Metekhi Church on the cliff above the Kura: a 13th-century Georgian Orthodox church on a 5th-century site. The equestrian statue of King Vakhtang I Gorgasali before it is one of the city’s defining silhouettes.
Sioni Cathedral in the Sioni district has dark, heavily frescoed interiors with services throughout the day. Open to visitors who behave respectfully.
Eating and Drinking
Georgia’s culinary tradition is specific and consistently good. Khinkali, the large dumplings, are eaten by holding the top knot and biting through the bottom: the soup inside the dumpling is the point, and eating them any other way produces contempt from anyone Georgian watching. Georgian wine, made using the qvevri (clay pot) fermentation method going back 8,000 years, is the most ancient winemaking tradition still in commercial practice. The natural wine movement internationally was heavily influenced by what Georgian producers have been doing for millennia.
Barbarestan on Davit Aghmashenebeli Street (15 minutes from the old town) sources its recipes from a 19th-century Georgian cookbook and is one of the most original restaurants in Tbilisi. The wine list is Georgian-focused and the kitchen makes combinations you have not encountered before. Worth the trip from the old town.

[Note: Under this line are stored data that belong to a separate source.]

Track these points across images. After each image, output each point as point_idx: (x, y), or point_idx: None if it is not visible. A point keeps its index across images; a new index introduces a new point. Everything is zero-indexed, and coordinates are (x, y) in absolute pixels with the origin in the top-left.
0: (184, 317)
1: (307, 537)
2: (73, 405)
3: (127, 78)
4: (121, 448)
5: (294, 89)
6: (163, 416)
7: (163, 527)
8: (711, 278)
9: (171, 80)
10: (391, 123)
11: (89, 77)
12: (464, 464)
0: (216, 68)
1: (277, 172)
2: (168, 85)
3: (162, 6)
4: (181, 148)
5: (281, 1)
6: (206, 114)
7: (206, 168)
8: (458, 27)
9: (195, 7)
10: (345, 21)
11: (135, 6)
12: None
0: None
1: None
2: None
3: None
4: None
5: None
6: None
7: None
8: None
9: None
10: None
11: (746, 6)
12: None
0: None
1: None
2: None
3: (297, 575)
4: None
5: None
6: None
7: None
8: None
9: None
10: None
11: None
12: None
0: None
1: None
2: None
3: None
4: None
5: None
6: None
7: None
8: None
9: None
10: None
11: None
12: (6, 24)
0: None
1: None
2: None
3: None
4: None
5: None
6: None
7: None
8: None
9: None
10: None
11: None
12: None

Cafe Leila on Shardeni Street does khinkali and other Georgian standards at fair prices in an informal old-town setting. Good for a quick lunch between sights.
Churchkhela (walnuts threaded on string and dipped in thickened grape juice) and mtsvadi (meat skewers cooked over vine cuttings) are the street food encounters. Gomi (cornmeal porridge with suluguni cheese) is the comfort food baseline and is better than it sounds.
Staying
Rooms Hotel Tbilisi in the Fabrika development (a converted Soviet sewing factory) is the most stylish option, about 20 minutes’ walk from the old town. Several boutique guesthouses occupy the restored balcony buildings on the narrow streets of Kala and Abanotubani; Old Metekhi Hotel and Hotel Dzveli Ubani are reliable in that category.
Getting There
Tbilisi International Airport is 17 kilometres from the old town, connected by metro (Isani station) and rail link. Direct flights arrive from Istanbul, Riga, Warsaw, Tel Aviv, and several European cities. Connections via Istanbul cover most major departure points.